Sunday, March 18, 2018

17

It has been an incredibly difficult, challenging and emotionally draining two months. This post has been rewritten at least 100 times and I really wasn't sure if I wanted to post it.

The middle of January I figured out that I was pregnant, and I say figured out because I was already 11 weeks along! Both Rob and I had noticed over Christmas that my belly had gotten bigger but we had a good laugh about putting on weight and being out of shape. It's not uncommon for me to miss a random period here or there so that didn't set of any alarm bells either. I had started to become quite winded when walking both kids across the field to school but I did mention that I am terribly out of shape at the moment. It was Rob's comment one night about my constant snoring that had recently started and my random cravings for Chinese food at any given moment that had me second guessing my strong opinion of the fact I was not pregnant.

After breaking the news to Rob and both of us having a bit of a panic together, I contacted the midwives and was booked in with our previous midwife in 2 weeks time. Just enough time for Rob and I to wrap the idea of having a family of five!!!!

We met with Alina and were quickly issued all of the standard tests and ultrasound that are done at this stage.
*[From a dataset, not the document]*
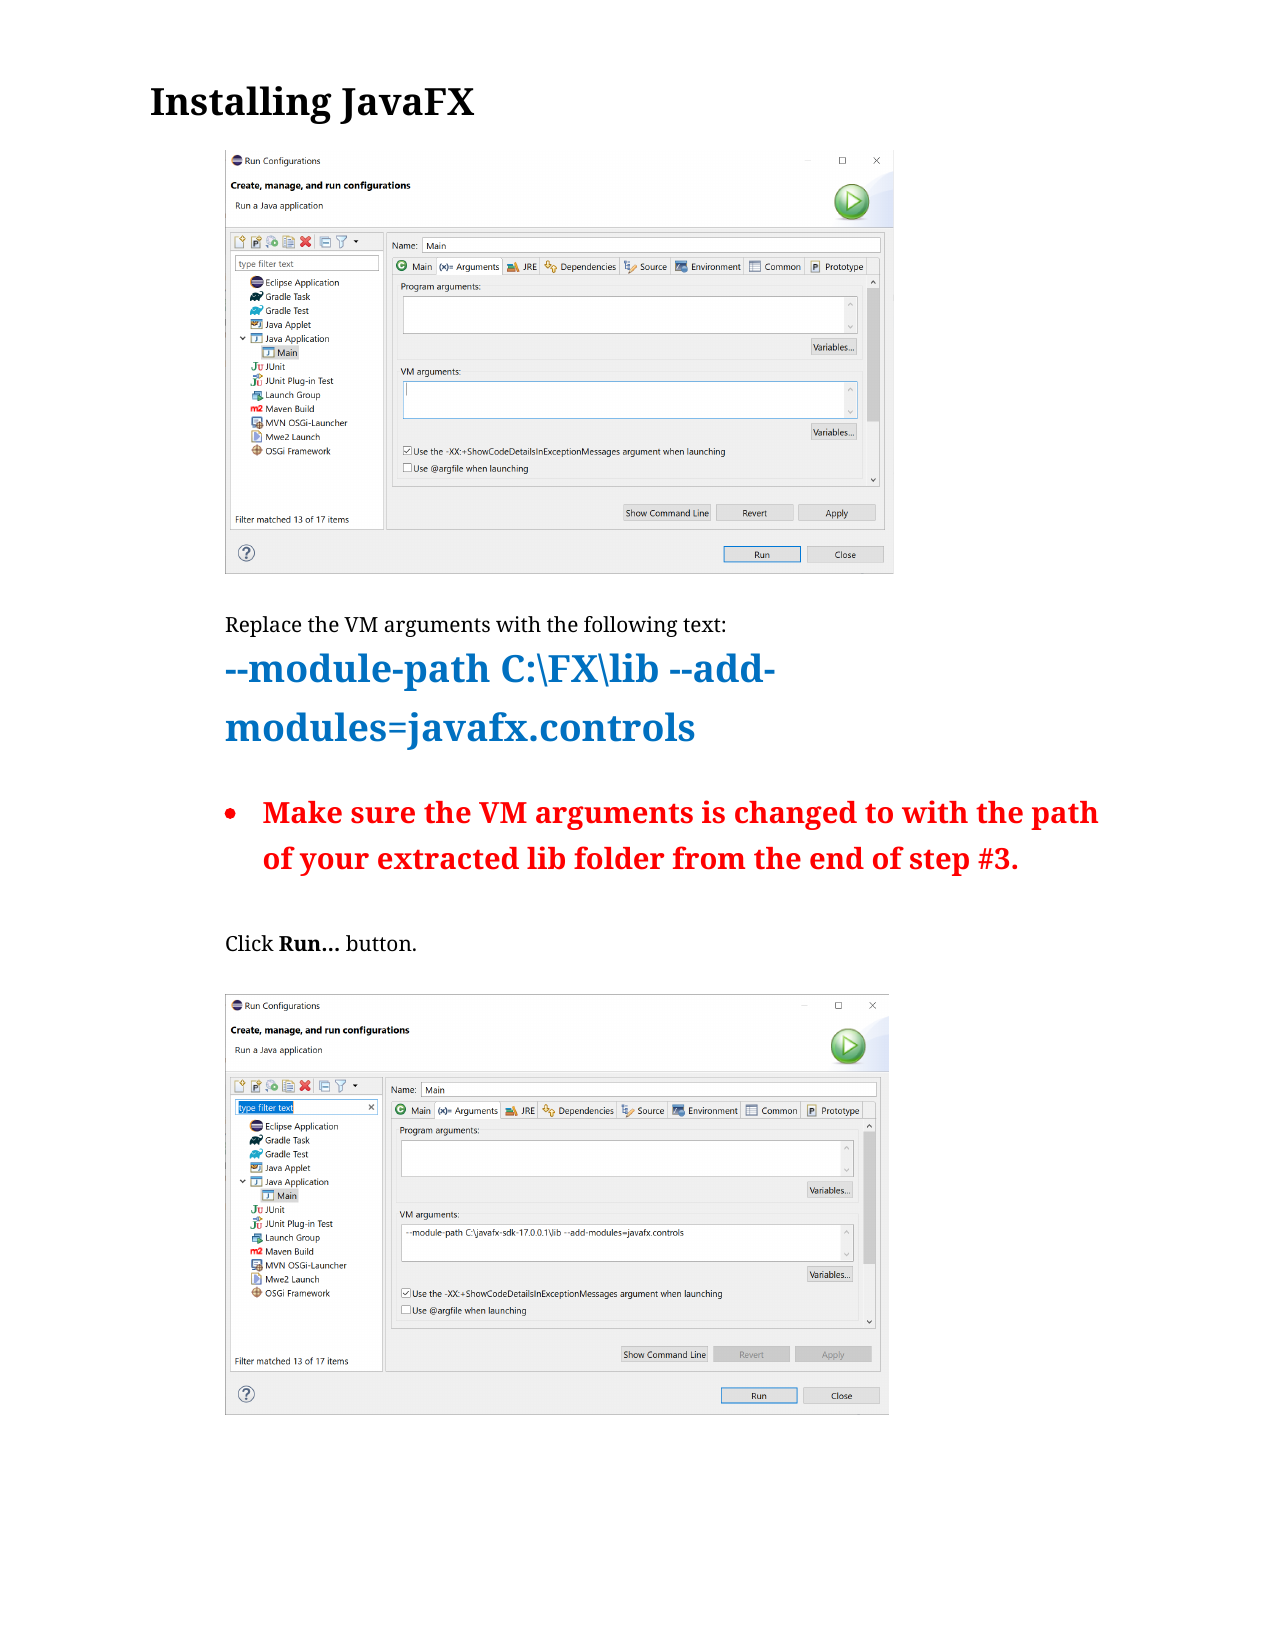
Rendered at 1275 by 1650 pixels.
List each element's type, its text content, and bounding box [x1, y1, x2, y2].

I got a bad feeling from the ultrasound tech during our visit and called the midwife right away. She called me back within the hour and confirmed that things did not look good. The baby had a sac of fluid that ran the length of it's back and would continue to grow. We were immediately referred to a genetics counsellor in the Credit Valley Hospital and met with her shortly after. After a few more tests with her she was able to confirm that the baby would most likely not survive the pregnancy and we had two decisions. Let nature take its course or end the pregnancy now.

We struggled. A lot.

Both of us felt most comfortable with waiting for mother nature, our midwife was sending me weekly for ultrasounds and bloodwork to keep an eye on mine and the baby's health. At one point the ultrasound technician here in Bolton asked why I had not started to take medication to abort the pregnancy and began to give me her opinion on what I should be doing. Let's just say that didn't go over so well with me so Rob and I continued our weekly checkups at the Orangeville Hospital.

Over the next few weeks nothing much happened, the sac continued to grow. Alina informed me that if I go past 18 weeks that I will have to deliver the baby no matter what the outcome. I did not want to go through that so at 17 weeks I had a D&C. They will be doing genetic testing to see if they can figure out was was the problem. Hopefully in a few weeks we will find out.

My Mom came down for a week or so (my memory is a bit blurry over this time frame) and was a great support for us both by looking after the kids and us. We had been doing our best to deal with the intense decisions and emotions that followed and it was incredibly draining for us. Rob was supportive of all decisions that I had made along this journey.

It has been two very emotional weeks of recovery and mourning our loss.
The sun is beginning to shine, weather is getting warmer and our two kids are so incredible. We are very blessed to have them.